*** INPUT RECORDS Section Begins ***

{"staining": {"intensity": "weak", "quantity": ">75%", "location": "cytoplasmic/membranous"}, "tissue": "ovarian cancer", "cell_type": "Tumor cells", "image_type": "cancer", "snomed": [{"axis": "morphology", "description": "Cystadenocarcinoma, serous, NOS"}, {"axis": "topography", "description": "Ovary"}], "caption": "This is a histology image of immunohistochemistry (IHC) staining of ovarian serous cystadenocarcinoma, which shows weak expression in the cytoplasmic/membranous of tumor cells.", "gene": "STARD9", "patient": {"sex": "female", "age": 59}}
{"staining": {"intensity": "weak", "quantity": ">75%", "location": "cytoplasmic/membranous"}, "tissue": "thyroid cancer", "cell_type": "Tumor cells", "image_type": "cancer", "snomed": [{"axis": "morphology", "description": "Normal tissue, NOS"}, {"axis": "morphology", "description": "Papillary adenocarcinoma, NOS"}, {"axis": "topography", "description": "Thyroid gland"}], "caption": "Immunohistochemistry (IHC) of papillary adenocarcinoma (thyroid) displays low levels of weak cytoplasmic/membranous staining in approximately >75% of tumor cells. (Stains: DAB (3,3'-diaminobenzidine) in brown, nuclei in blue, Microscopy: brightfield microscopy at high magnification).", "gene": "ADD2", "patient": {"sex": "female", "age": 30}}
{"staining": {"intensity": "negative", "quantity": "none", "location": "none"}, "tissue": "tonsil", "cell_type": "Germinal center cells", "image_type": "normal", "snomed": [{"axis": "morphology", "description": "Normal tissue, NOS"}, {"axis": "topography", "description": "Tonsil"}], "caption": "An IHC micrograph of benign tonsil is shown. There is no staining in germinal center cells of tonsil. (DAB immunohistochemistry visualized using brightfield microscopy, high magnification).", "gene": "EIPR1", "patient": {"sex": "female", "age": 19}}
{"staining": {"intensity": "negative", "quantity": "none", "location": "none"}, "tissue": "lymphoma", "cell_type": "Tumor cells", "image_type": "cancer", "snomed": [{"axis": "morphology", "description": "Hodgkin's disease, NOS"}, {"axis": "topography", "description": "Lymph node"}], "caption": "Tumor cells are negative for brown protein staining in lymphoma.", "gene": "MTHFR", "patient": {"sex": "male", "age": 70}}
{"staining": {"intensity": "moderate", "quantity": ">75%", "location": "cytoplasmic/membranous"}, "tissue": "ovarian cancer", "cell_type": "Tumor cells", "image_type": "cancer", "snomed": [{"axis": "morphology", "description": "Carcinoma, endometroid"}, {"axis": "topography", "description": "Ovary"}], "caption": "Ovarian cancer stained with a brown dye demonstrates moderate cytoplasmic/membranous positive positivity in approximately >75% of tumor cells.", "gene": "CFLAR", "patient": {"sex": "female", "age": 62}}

*** INPUT RECORDS Section Ends ***

### WHAT IS BEING ASKED
Repeat the listing exactly, from its first line to its last.

### SOLUTION FOR THIS EXERCISE
{"staining": {"intensity": "weak", "quantity": ">75%", "location": "cytoplasmic/membranous"}, "tissue": "ovarian cancer", "cell_type": "Tumor cells", "image_type": "cancer", "snomed": [{"axis": "morphology", "description": "Cystadenocarcinoma, serous, NOS"}, {"axis": "topography", "description": "Ovary"}], "caption": "This is a histology image of immunohistochemistry (IHC) staining of ovarian serous cystadenocarcinoma, which shows weak expression in the cytoplasmic/membranous of tumor cells.", "gene": "STARD9", "patient": {"sex": "female", "age": 59}}
{"staining": {"intensity": "weak", "quantity": ">75%", "location": "cytoplasmic/membranous"}, "tissue": "thyroid cancer", "cell_type": "Tumor cells", "image_type": "cancer", "snomed": [{"axis": "morphology", "description": "Normal tissue, NOS"}, {"axis": "morphology", "description": "Papillary adenocarcinoma, NOS"}, {"axis": "topography", "description": "Thyroid gland"}], "caption": "Immunohistochemistry (IHC) of papillary adenocarcinoma (thyroid) displays low levels of weak cytoplasmic/membranous staining in approximately >75% of tumor cells. (Stains: DAB (3,3'-diaminobenzidine) in brown, nuclei in blue, Microscopy: brightfield microscopy at high magnification).", "gene": "ADD2", "patient": {"sex": "female", "age": 30}}
{"staining": {"intensity": "negative", "quantity": "none", "location": "none"}, "tissue": "tonsil", "cell_type": "Germinal center cells", "image_type": "normal", "snomed": [{"axis": "morphology", "description": "Normal tissue, NOS"}, {"axis": "topography", "description": "Tonsil"}], "caption": "An IHC micrograph of benign tonsil is shown. There is no staining in germinal center cells of tonsil. (DAB immunohistochemistry visualized using brightfield microscopy, high magnification).", "gene": "EIPR1", "patient": {"sex": "female", "age": 19}}
{"staining": {"intensity": "negative", "quantity": "none", "location": "none"}, "tissue": "lymphoma", "cell_type": "Tumor cells", "image_type": "cancer", "snomed": [{"axis": "morphology", "description": "Hodgkin's disease, NOS"}, {"axis": "topography", "description": "Lymph node"}], "caption": "Tumor cells are negative for brown protein staining in lymphoma.", "gene": "MTHFR", "patient": {"sex": "male", "age": 70}}
{"staining": {"intensity": "moderate", "quantity": ">75%", "location": "cytoplasmic/membranous"}, "tissue": "ovarian cancer", "cell_type": "Tumor cells", "image_type": "cancer", "snomed": [{"axis": "morphology", "description": "Carcinoma, endometroid"}, {"axis": "topography", "description": "Ovary"}], "caption": "Ovarian cancer stained with a brown dye demonstrates moderate cytoplasmic/membranous positive positivity in approximately >75% of tumor cells.", "gene": "CFLAR", "patient": {"sex": "female", "age": 62}}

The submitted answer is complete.